The context leading to the genesis of section 46A, explains its purpose succinctly. The newly introduced provisions of buyback via the Companies Act ordinance created a void in taxation of the transaction and lacked clarity thereby, taxing it as deemed dividend as per section 2 of the Act. The memorandum to Finance Act 1999 explains as follows:

“…. newly introduced provisions of buy-back of shares has thrown open certain issues in relation to the existing provisions of Income-tax Act. The two principal issues are whether it would give rise to deemed dividend under section 2(22) of the Income-tax Act and whether any capital gains would arise in the hands of the shareholder. The legal position on both the issues are far from clear and settled and there is apprehension that there will be unnecessary litigation unless the issues are clarified with finality. It is, therefore, proposed to amend clause (22) of section 2 of the Income-tax Act by inserting a new clause to provide that dividend does not include any payment made by a company on purchase of its own shares in accordance with the provisions contained in section 77 of the Companies Act, 1956….”

Here, the author wishes to interject the logical flow of thought, referring to CBDT Circular No.6/2016. The Circular states that shares and other securities can be held either as capital assets or stock-in-trade/ trading assets or both. It further states that, in respect of listed shares and securities if the assessee itself, irrespective of the period of holding the listed shares and securities, opts to treat them as stock-in-trade, the income arising from transfer of such shares/securities would be treated as business income.
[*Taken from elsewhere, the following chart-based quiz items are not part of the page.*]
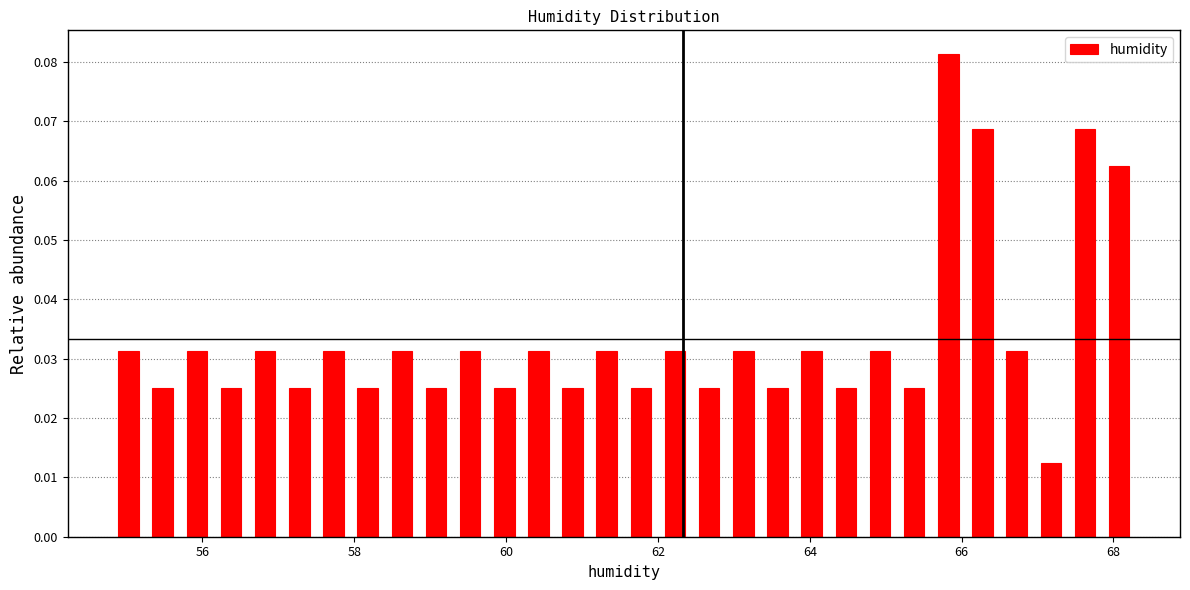

Around what value on the x-axis is the tallest bar? Give the approximate position of its centre, as read against the axis.

65.8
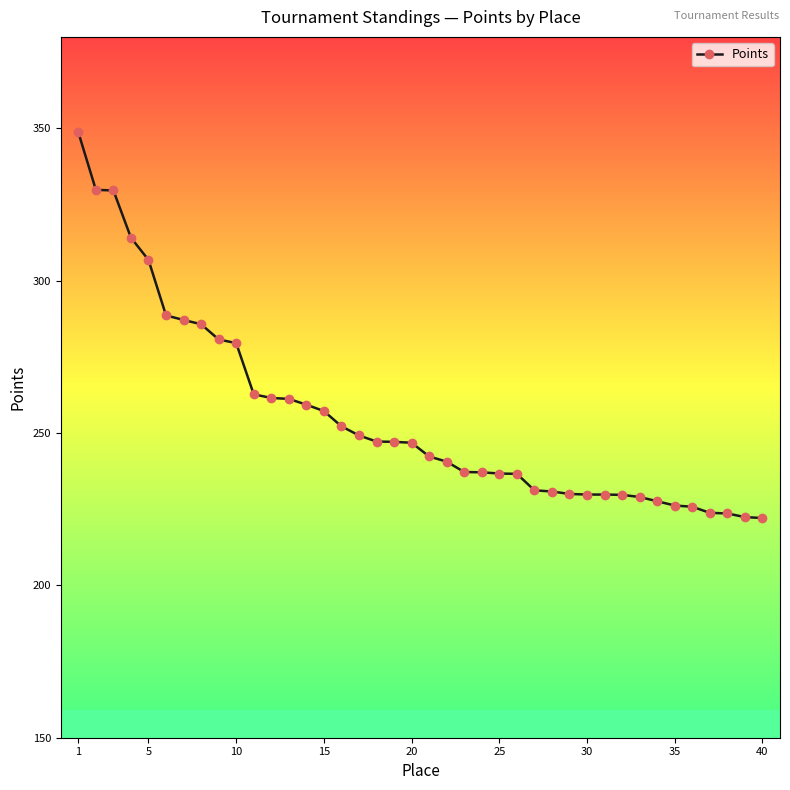

What is the greatest value displayed?

348.7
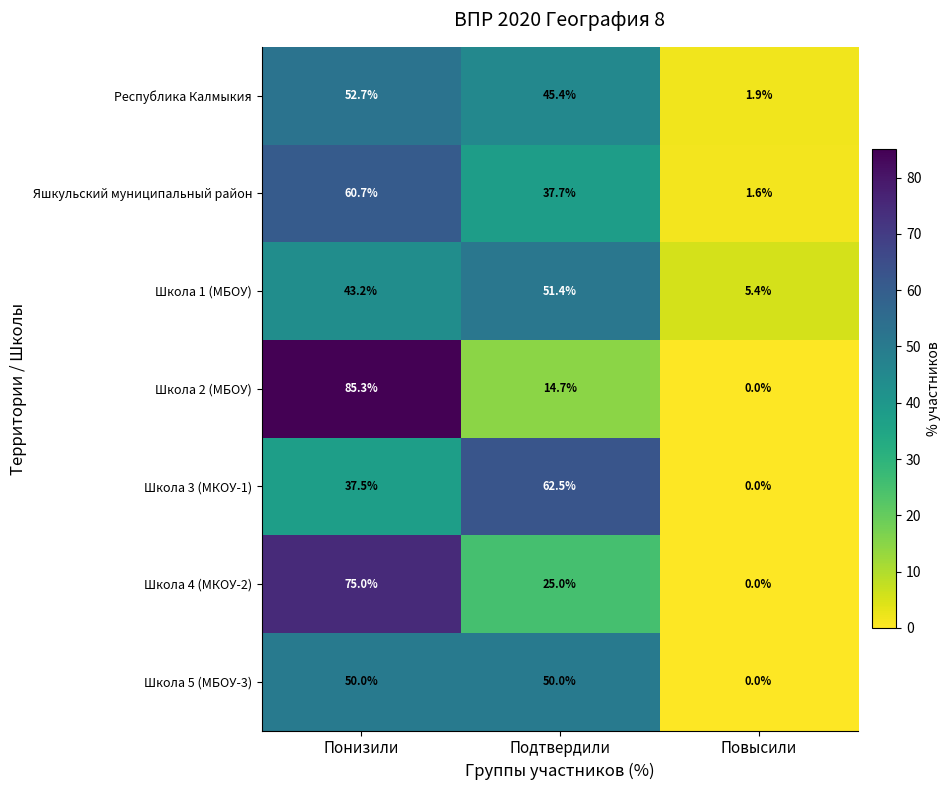

How many Школа 4 (МКОУ-2) values are between 0 and 75?

3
Therefore, the author wants the readers to appreciate a scenario where shares are held as stock-in-trade rather than as investments.

It is also pertinent to note the usage of the word “consideration”, which indicates that not only currency but consideration received in any form such as property/virtual digital assets, shall be included. The rudimentary classification of instruments as shares and debentures is also required to truly appreciate the application of this section. This becomes very important for Indian resident corporates and individuals in the light of the new ODI rules and regulations introduced.